I think you may have convinced me to try more of Delderfield! I’m one of those people who have only ever read “To Serve Them All My Days,” which I enjoyed but found the prose not quite elegant enough to sustain my attention for such length. Are all of his books in a similar style?
You threw me a little by mentioning Delderfield in a response to a Stevenson post but I can only assume you’ve be combing through the archives! I adore Delderfield and rank him as one of my favourite comfort read authors (far, far, far ahead of D.E.S. though behind other favourites like Eva Ibbotson, Georgette Heyer and Anthony Trollope). He is a storyteller not a stylist so the joy of his books comes from the characters and plots, not the construction of his sentences. To Serve Them All My Days is fine but I love A Horseman Riding By and the Swann books the best.
Yes! So sorry to be confusing. I’ve been reading through all of your archives and happily adding books to my TBR list! I was trying to figure out which of his books to try next.
“The unexpected inheritance of a fantastic house…” Oh, yes! I see what you mean. Double fantasy, along with the adoring swains!

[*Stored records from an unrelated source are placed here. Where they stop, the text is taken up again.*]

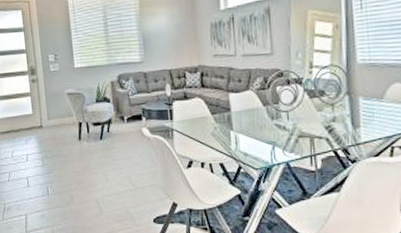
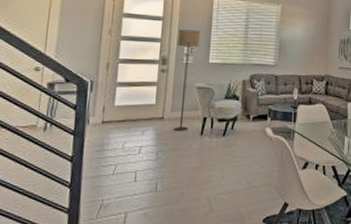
floor lamp: none [40,36,66,139] -> present [173,29,201,132]

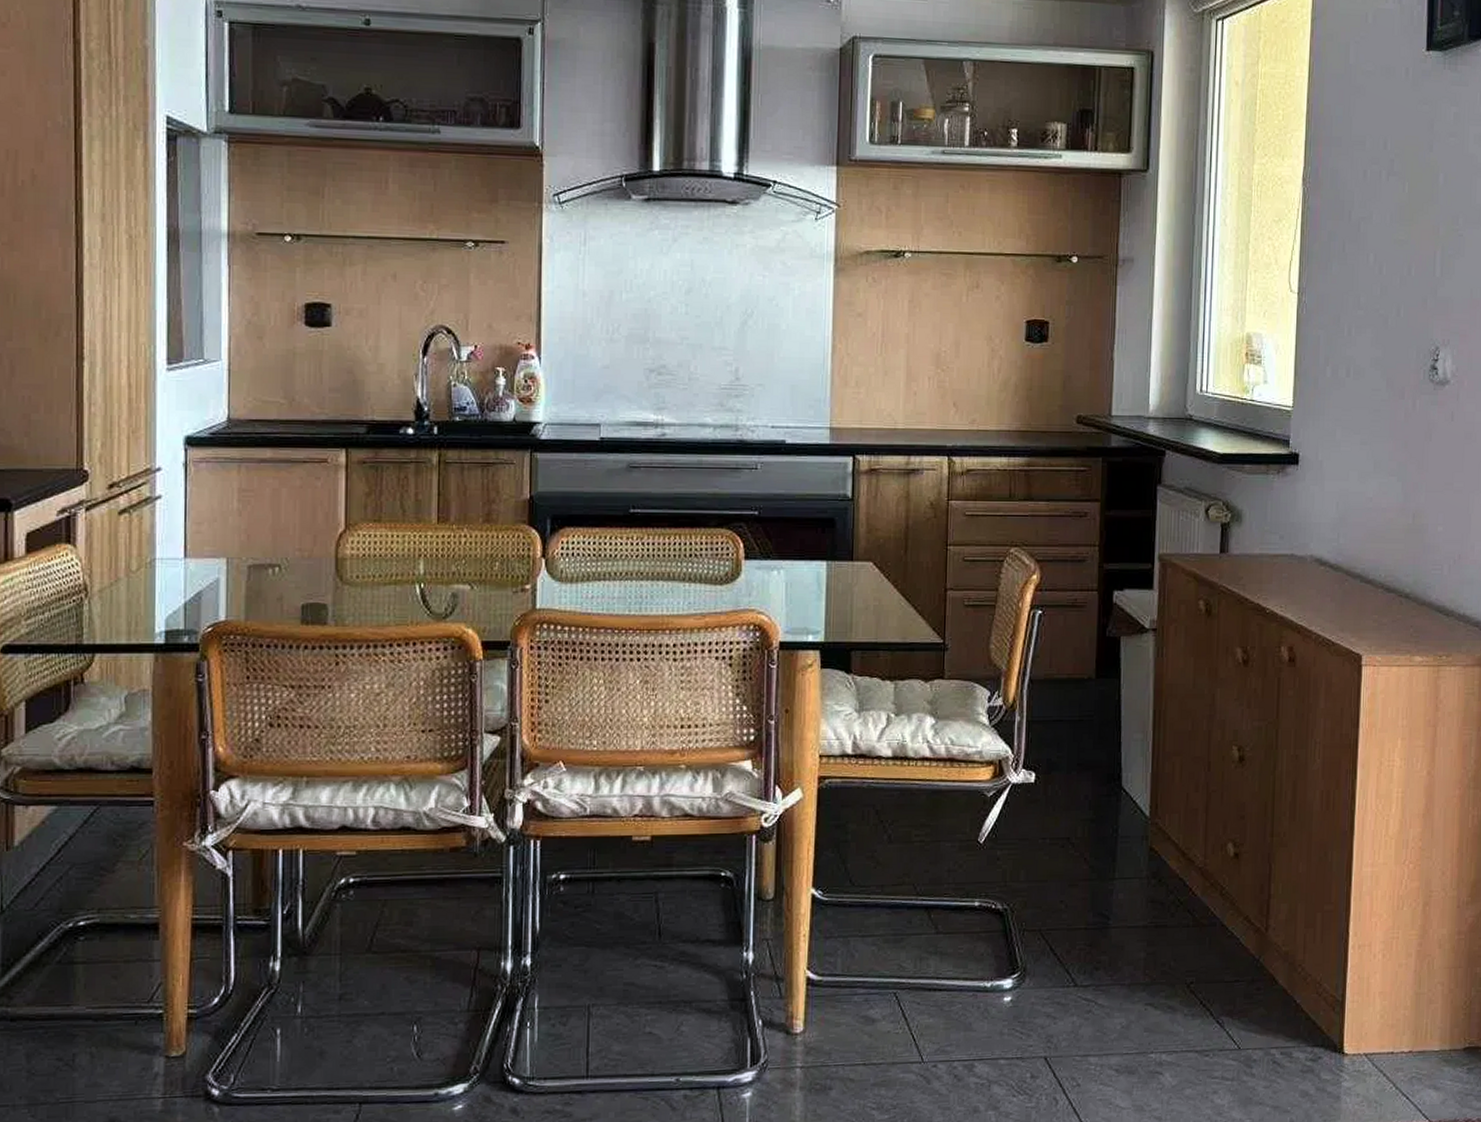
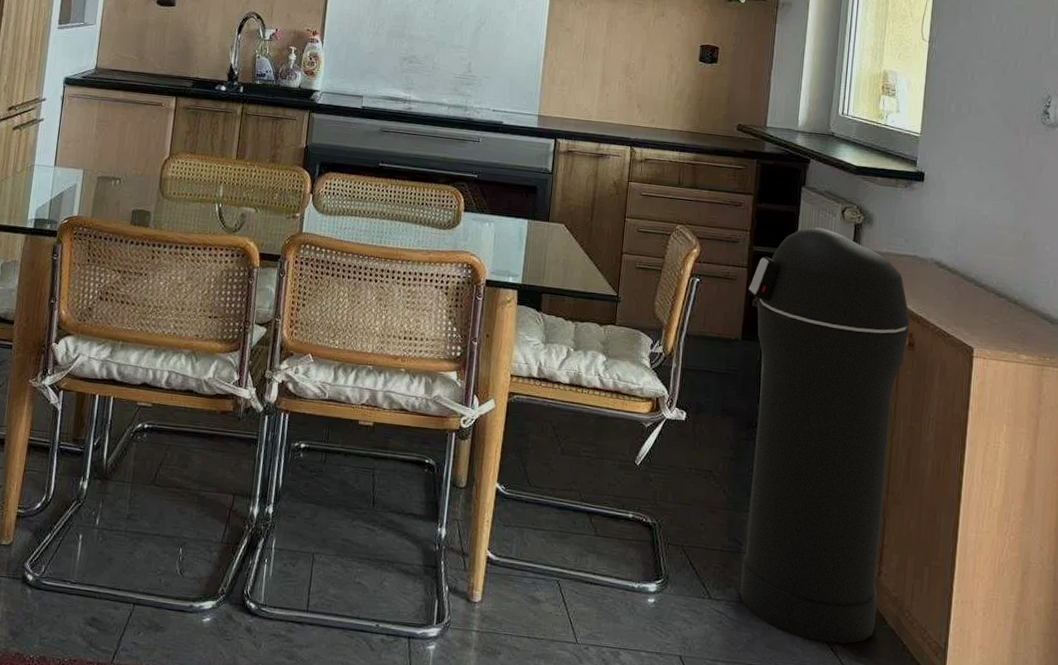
trash can: none [1101,533,1290,1016] -> present [739,227,911,644]

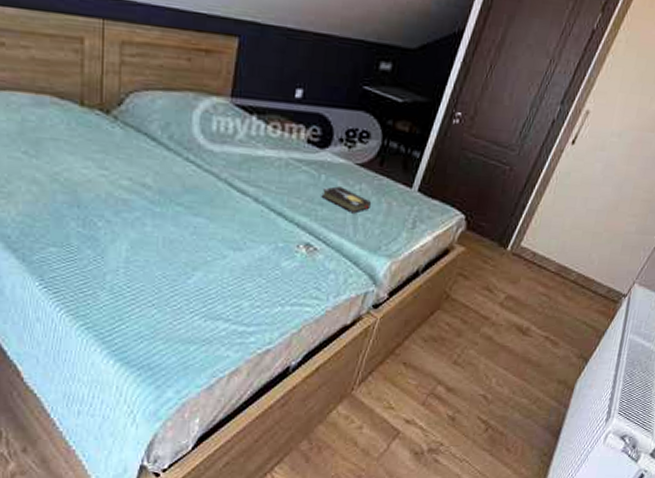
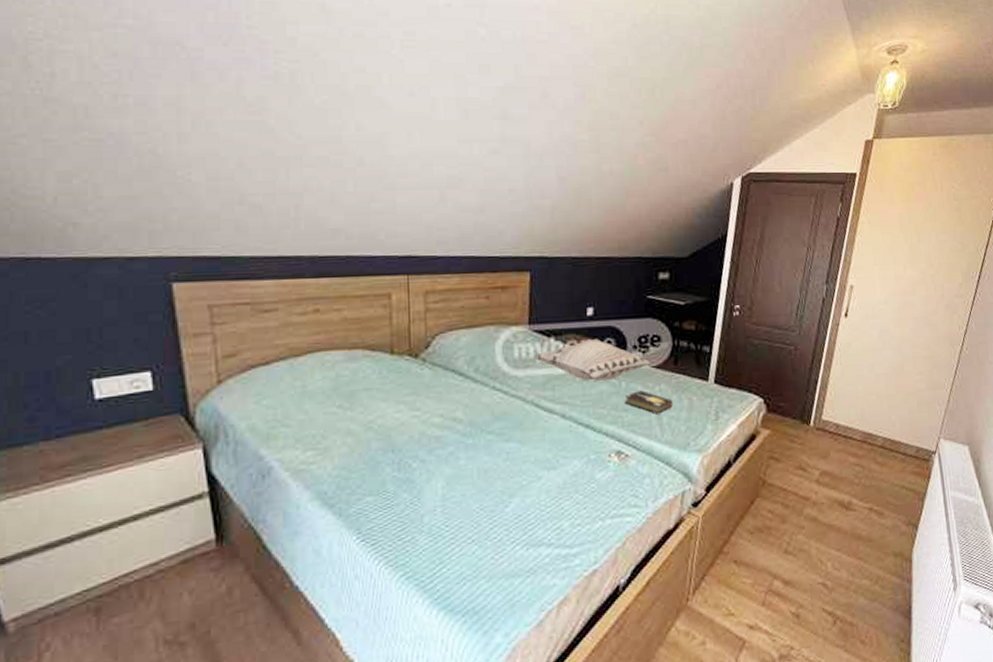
decorative pillow: none [234,124,355,171] -> present [535,339,651,381]

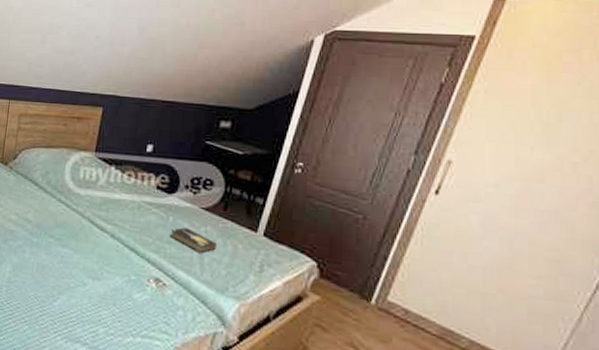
decorative pillow: present [535,339,651,381] -> none [96,173,200,213]

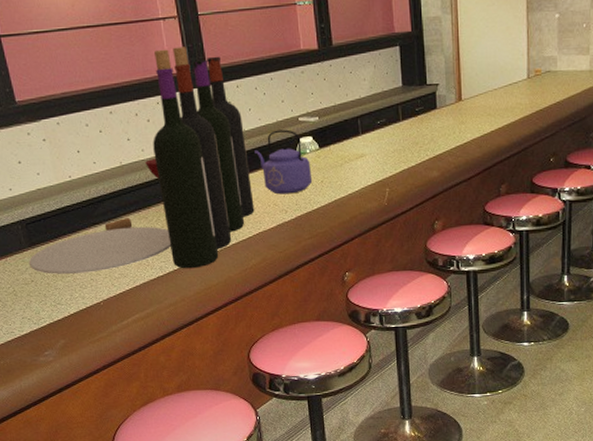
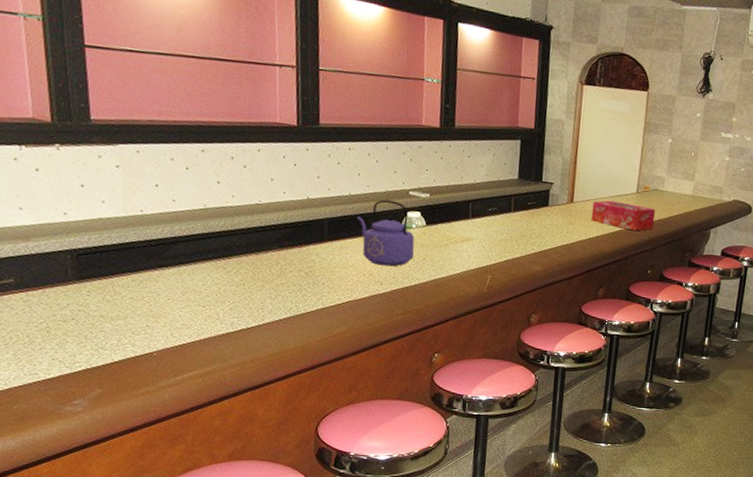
wine bottle: present [28,47,255,274] -> none [72,95,350,330]
tissue box: none [482,91,551,119] -> present [591,200,656,231]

Have you read Rumer Godden’s China Court? If not, might I give it a recommendation? Godden is a bit (a whole lot!?) more cerebral than D.E. Stevenson, but the basic premise is the same. Well, there’s only one man involved, but the inheritance of the fantasic house angle is certainly in there.
Or The Scent of Water by Elzabeth Goudge, one of my favourites of hers. Middle-aged woman unexpectedly inherits house. The romance is in there, but it is definitely not “traditional”; the ending is more poignantly realistic than traditionally “happy”.
Both are lovely reads when one is not feeling up to par.
I’m battling (have mostly conquered?) a bout of the flu here; in recovery mode I am re-reading juveniles and 1950s & 60s finds from my father’s bookshelves.
I have one D.E.Stevenson on hold here for possible Christmas Day reading – The English Air – so it was lovely to see a DES review. And I may dip into Maeve Binchy at long last. My mom said they are a bit of a gamble – some great & some not so, so I’ll keep that in mind.
Hope you’re feeling better every day, Claire. More wintry weather in our future, I hear. Minus 14C here this morning, with a lazy wind. (Too lazy to go around you so it goes right through you.) Brrr! Stay warm & (I guess this is more applicable to a Coast-dweller) dry! 🙂
Thanks for the recommendations, Barb. Godden and I do not get along – I’ve tried at least four of her books now and did not enjoy any of them – but I have not yet read anything by Elizabeth Goudge and am looking forward to tracking down some of her books.
My cold lingers on, though it is happily one of those half-hearted ones. My nose may be stuffy and I may sound like I have a frog in my throat but I feel absolutely fine aside from that and have lots of energy to run about with Christmas preparations. My brother and his girlfriend both seem to have caught this awful flu and they are decidedly worse off.
Oh, I so agree with you regarding real estate in romances. The inheritance of houses (or cottages) and the subsequent “nesting” scenes are as cozy as it gets. One of the others of that theme that has stuck with me is Thorny Hold by Mary Stewart.
I have less patience with cottages; if I’m going to have a real estate fantasy, it’s going to be on a wildly impractical scale!
Sounds perfect for a cold! And for some reason I found ‘a shifty character from Montreal’ very amusing. And how I agree with your final line – books about inherited houses definitely trump books about love triangles.
I suppose if you’re going to have a sinister Canadian figure, Montreal is your best bet. It’s difficult to take a villian from Saskatoon seriously, isn’t it?